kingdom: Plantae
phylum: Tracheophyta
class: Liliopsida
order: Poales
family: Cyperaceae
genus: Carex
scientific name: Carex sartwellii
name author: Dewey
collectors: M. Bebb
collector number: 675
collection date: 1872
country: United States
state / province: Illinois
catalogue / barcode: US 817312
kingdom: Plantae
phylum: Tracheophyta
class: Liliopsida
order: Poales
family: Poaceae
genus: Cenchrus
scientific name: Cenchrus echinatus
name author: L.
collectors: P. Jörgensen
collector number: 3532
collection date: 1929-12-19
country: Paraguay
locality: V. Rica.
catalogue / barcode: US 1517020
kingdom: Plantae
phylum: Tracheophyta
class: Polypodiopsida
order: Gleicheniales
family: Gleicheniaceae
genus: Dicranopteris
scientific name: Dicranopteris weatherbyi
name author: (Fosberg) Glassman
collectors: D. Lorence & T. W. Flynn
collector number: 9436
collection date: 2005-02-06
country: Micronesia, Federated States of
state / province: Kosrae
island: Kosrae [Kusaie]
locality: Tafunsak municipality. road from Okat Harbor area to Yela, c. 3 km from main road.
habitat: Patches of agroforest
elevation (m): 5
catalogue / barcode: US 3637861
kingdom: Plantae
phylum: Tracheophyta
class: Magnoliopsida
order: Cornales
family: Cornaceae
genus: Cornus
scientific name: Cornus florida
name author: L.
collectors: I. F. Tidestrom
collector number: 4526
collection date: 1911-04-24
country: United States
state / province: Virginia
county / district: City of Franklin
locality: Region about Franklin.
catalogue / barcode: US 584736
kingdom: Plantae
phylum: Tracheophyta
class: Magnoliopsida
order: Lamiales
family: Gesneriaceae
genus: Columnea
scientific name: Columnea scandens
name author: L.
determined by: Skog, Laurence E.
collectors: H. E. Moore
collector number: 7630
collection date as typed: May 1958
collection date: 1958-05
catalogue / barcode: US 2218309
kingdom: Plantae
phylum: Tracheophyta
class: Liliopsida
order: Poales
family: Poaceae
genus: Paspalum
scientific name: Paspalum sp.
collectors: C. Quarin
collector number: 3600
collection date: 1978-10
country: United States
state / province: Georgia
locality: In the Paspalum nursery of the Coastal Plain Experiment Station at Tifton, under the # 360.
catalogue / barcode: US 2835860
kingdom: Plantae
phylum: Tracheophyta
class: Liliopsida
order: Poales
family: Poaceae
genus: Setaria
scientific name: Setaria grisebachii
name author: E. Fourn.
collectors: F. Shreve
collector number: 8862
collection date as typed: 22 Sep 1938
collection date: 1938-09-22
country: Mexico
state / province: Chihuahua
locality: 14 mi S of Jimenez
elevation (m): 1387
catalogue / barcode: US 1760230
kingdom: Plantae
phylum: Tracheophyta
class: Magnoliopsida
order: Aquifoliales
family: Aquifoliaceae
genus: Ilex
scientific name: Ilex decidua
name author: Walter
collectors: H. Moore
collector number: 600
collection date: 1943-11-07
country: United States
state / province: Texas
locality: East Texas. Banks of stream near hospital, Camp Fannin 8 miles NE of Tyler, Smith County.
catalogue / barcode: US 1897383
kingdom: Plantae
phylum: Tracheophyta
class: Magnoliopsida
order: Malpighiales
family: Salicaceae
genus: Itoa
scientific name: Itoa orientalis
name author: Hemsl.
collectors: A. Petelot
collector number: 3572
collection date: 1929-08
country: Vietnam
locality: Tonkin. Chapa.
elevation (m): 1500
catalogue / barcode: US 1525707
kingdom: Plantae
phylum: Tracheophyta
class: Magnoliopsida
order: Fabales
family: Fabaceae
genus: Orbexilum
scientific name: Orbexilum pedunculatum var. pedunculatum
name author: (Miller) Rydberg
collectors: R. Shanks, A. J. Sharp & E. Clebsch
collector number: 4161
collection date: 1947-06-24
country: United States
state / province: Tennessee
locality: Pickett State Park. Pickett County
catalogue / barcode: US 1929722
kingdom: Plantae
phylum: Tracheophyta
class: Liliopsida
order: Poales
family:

************

▶ What to produce: Copy every line of the records above with no changes.

▶ Solution for this exercise:
kingdom: Plantae
phylum: Tracheophyta
class: Liliopsida
order: Poales
family: Cyperaceae
genus: Carex
scientific name: Carex sartwellii
name author: Dewey
collectors: M. Bebb
collector number: 675
collection date: 1872
country: United States
state / province: Illinois
catalogue / barcode: US 817312
kingdom: Plantae
phylum: Tracheophyta
class: Liliopsida
order: Poales
family: Poaceae
genus: Cenchrus
scientific name: Cenchrus echinatus
name author: L.
collectors: P. Jörgensen
collector number: 3532
collection date: 1929-12-19
country: Paraguay
locality: V. Rica.
catalogue / barcode: US 1517020
kingdom: Plantae
phylum: Tracheophyta
class: Polypodiopsida
order: Gleicheniales
family: Gleicheniaceae
genus: Dicranopteris
scientific name: Dicranopteris weatherbyi
name author: (Fosberg) Glassman
collectors: D. Lorence & T. W. Flynn
collector number: 9436
collection date: 2005-02-06
country: Micronesia, Federated States of
state / province: Kosrae
island: Kosrae [Kusaie]
locality: Tafunsak municipality. road from Okat Harbor area to Yela, c. 3 km from main road.
habitat: Patches of agroforest
elevation (m): 5
catalogue / barcode: US 3637861
kingdom: Plantae
phylum: Tracheophyta
class: Magnoliopsida
order: Cornales
family: Cornaceae
genus: Cornus
scientific name: Cornus florida
name author: L.
collectors: I. F. Tidestrom
collector number: 4526
collection date: 1911-04-24
country: United States
state / province: Virginia
county / district: City of Franklin
locality: Region about Franklin.
catalogue / barcode: US 584736
kingdom: Plantae
phylum: Tracheophyta
class: Magnoliopsida
order: Lamiales
family: Gesneriaceae
genus: Columnea
scientific name: Columnea scandens
name author: L.
determined by: Skog, Laurence E.
collectors: H. E. Moore
collector number: 7630
collection date as typed: May 1958
collection date: 1958-05
catalogue / barcode: US 2218309
kingdom: Plantae
phylum: Tracheophyta
class: Liliopsida
order: Poales
family: Poaceae
genus: Paspalum
scientific name: Paspalum sp.
collectors: C. Quarin
collector number: 3600
collection date: 1978-10
country: United States
state / province: Georgia
locality: In the Paspalum nursery of the Coastal Plain Experiment Station at Tifton, under the # 360.
catalogue / barcode: US 2835860
kingdom: Plantae
phylum: Tracheophyta
class: Liliopsida
order: Poales
family: Poaceae
genus: Setaria
scientific name: Setaria grisebachii
name author: E. Fourn.
collectors: F. Shreve
collector number: 8862
collection date as typed: 22 Sep 1938
collection date: 1938-09-22
country: Mexico
state / province: Chihuahua
locality: 14 mi S of Jimenez
elevation (m): 1387
catalogue / barcode: US 1760230
kingdom: Plantae
phylum: Tracheophyta
class: Magnoliopsida
order: Aquifoliales
family: Aquifoliaceae
genus: Ilex
scientific name: Ilex decidua
name author: Walter
collectors: H. Moore
collector number: 600
collection date: 1943-11-07
country: United States
state / province: Texas
locality: East Texas. Banks of stream near hospital, Camp Fannin 8 miles NE of Tyler, Smith County.
catalogue / barcode: US 1897383
kingdom: Plantae
phylum: Tracheophyta
class: Magnoliopsida
order: Malpighiales
family: Salicaceae
genus: Itoa
scientific name: Itoa orientalis
name author: Hemsl.
collectors: A. Petelot
collector number: 3572
collection date: 1929-08
country: Vietnam
locality: Tonkin. Chapa.
elevation (m): 1500
catalogue / barcode: US 1525707
kingdom: Plantae
phylum: Tracheophyta
class: Magnoliopsida
order: Fabales
family: Fabaceae
genus: Orbexilum
scientific name: Orbexilum pedunculatum var. pedunculatum
name author: (Miller) Rydberg
collectors: R. Shanks, A. J. Sharp & E. Clebsch
collector number: 4161
collection date: 1947-06-24
country: United States
state / province: Tennessee
locality: Pickett State Park. Pickett County
catalogue / barcode: US 1929722
kingdom: Plantae
phylum: Tracheophyta
class: Liliopsida
order: Poales
family:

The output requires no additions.